The announcement came on the evening of 16 March 2020. Prime Minister Tan Sri Muhyiddin Yassin addressed the nation: a Movement Control Order would take effect on 18 March. All non-essential businesses would close. Gatherings would be prohibited. The order was initially for two weeks.
Within 48 hours, every MMA gym in Malaysia was padlocked.
I was in the middle of writing a piece about a Klang Valley welterweight preparing for a regional card when the MCO was declared. The fight was cancelled before I filed the story. The fighter, who had been two weeks out from competing, had nowhere to go except home and wait.
The Immediate Impact
Malaysian MMA does not have the infrastructure of an American or Brazilian fight organisation. There is no centralised academy with athlete housing, nutrition staff, and training facilities that remain operational regardless of external conditions. The sport in Malaysia lives in its gyms — rented commercial spaces, converted warehouses, shopfront academies — and when those spaces closed, the sport stopped.

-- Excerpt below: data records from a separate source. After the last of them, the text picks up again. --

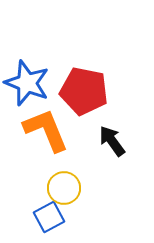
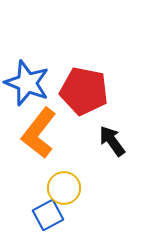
orange L-shape: moved 7 px left, 3 px down; rotated 120 degrees counterclockwise
blue square: moved 1 px left, 2 px up
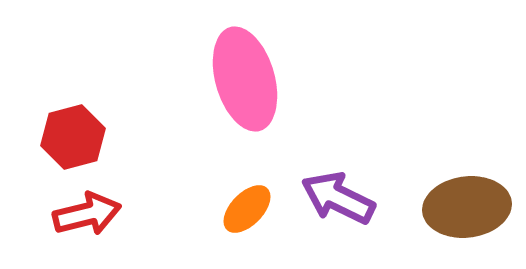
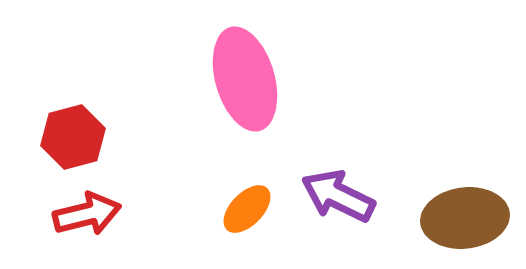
purple arrow: moved 2 px up
brown ellipse: moved 2 px left, 11 px down
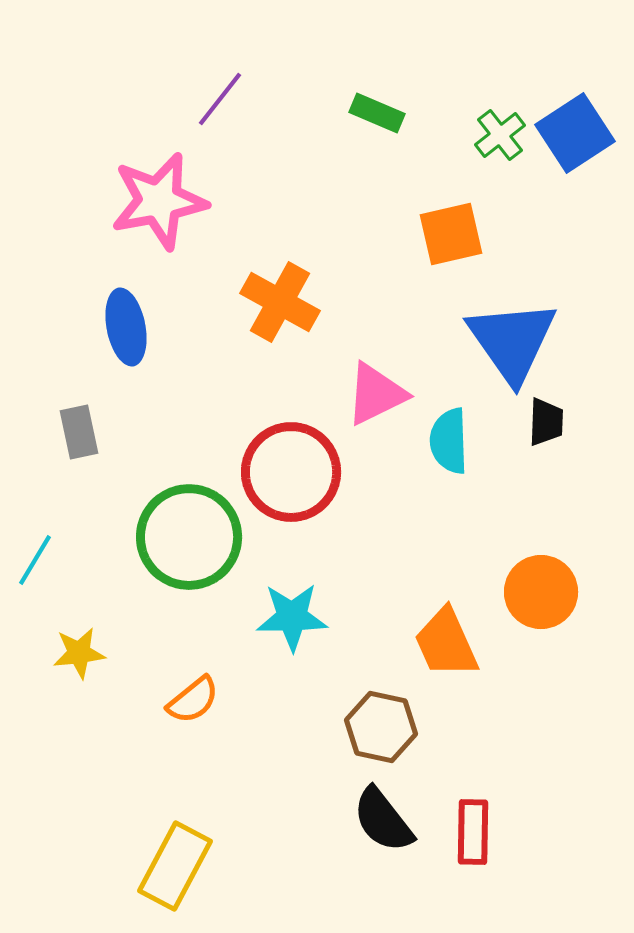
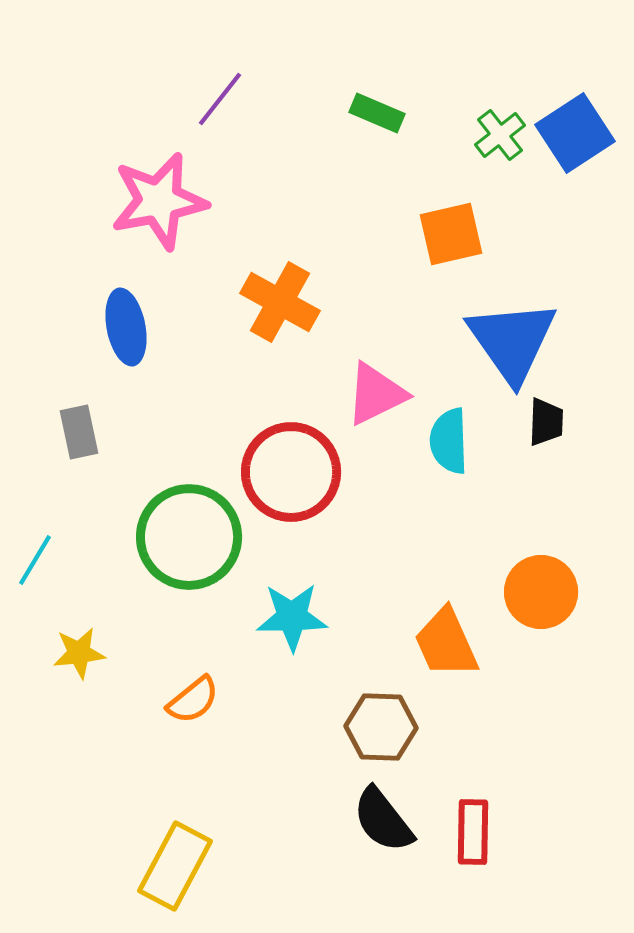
brown hexagon: rotated 10 degrees counterclockwise
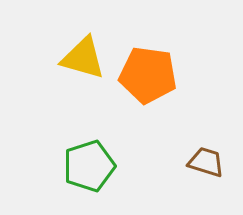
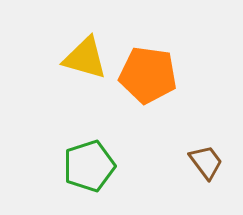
yellow triangle: moved 2 px right
brown trapezoid: rotated 36 degrees clockwise
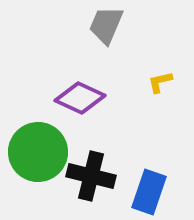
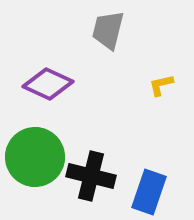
gray trapezoid: moved 2 px right, 5 px down; rotated 9 degrees counterclockwise
yellow L-shape: moved 1 px right, 3 px down
purple diamond: moved 32 px left, 14 px up
green circle: moved 3 px left, 5 px down
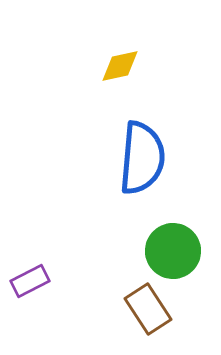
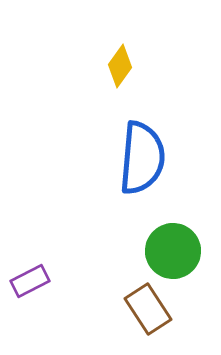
yellow diamond: rotated 42 degrees counterclockwise
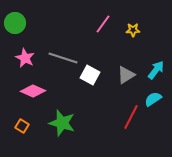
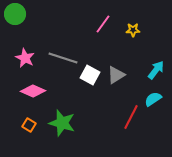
green circle: moved 9 px up
gray triangle: moved 10 px left
orange square: moved 7 px right, 1 px up
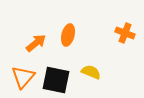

Fighters at different stages of their careers felt the shutdown differently. Established professionals with international contracts — the fighters competing for ONE Championship who would eventually end up in the Singapore bubble — had institutional support and structured communication from their promotions. Development fighters, regional competitors, and the wide base of amateur athletes who fill Malaysian academies had nothing but their own resources.
The first two weeks of the MCO, most fighters treated as a rest period. This was, in the optimistic reading, an unexpected recovery block. Chronic injuries could heal. Sleep debts could be cleared. The body could absorb months of training without the usual imperative to prepare for the next fight.

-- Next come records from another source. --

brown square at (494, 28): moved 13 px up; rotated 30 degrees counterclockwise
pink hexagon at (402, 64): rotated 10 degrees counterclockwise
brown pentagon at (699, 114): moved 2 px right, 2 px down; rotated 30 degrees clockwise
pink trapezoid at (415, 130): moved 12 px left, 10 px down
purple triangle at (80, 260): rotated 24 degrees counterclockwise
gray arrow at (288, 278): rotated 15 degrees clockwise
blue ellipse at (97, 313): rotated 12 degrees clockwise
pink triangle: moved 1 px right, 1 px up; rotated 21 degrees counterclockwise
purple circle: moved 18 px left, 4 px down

By week four, the picture was different.
What the Lockdown Revealed
The MCO period exposed a structural reality about Malaysian MMA that the sport had been able to avoid confronting while the gyms were open: most fighters had no meaningful training protocol for extended at-home periods. This is not unique to Malaysia — gyms everywhere faced the same problem — but the absence of established sports science support made it more acute here.
I spoke to three coaches during the MCO. All three described the same dynamic: fighters who had no structured guidance about how to maintain conditioning at home, and who were making decisions — about eating, about training volume, about rest — that would create real problems when the gyms eventually reopened.
According to Bernama’s reporting on the MCO’s impact on Malaysian sport, the National Sports Council and affiliated federations moved to provide some guidance to national athletes. But MMA, which operates largely outside the formal NSA structure, was largely navigating the closure without official support.
The sports health implications of that gap took months to become fully visible. The broader story of what lockdown did to Malaysian athletes’ bodies includes MMA fighters whose return to training after extended inactivity was medically complicated — injury rates in the first weeks back were, by the accounts of physiotherapists I later spoke to, notably high.
The Accidental Benefits
There is an uncomfortable admission embedded in the MCO period: some Malaysian MMA fighters came out of it better than they went in.
Not because forced rest is universally good, but because the best-prepared fighters — the ones who took the closure seriously as an opportunity — used the time to address technical gaps that fight camp schedules do not allow. Footwork drills in a bedroom. Grip and conditioning work with whatever was available. Video analysis of fights they had never had the stillness to study properly.
These fighters returned to the mats with a different relationship to the craft of fighting. The lockdown had stripped away everything except the question of how much you actually wanted to improve when no one was watching and no fight was scheduled.
The answers were revealing.
After the Padlocks
When gyms began reopening in phases from May 2020 onward, the sport did not simply resume where it had left off. Fighters had to be rebuilt. Cardio, sharpness, the particular athletic intelligence that comes from regular sparring — these had eroded at different rates for different athletes, and the process of recovering them was slower and more complicated than a two-week camp could address.
Malaysian MMA emerged from the MCO period as a sport with a clearer picture of its own vulnerabilities. That clarity was not comfortable, but it was useful.
When ONE Championship finally returned to Malaysia in late 2022, the fighters on that card had all, in some form, been shaped by what the gyms closing in March 2020 had forced them to confront. Whether Malaysian MMA uses that knowledge to build something more resilient — better welfare structures, clearer support protocols, real investment in sports science — is the question the MCO left unanswered.
It is still unanswered. But at least the question is now being asked.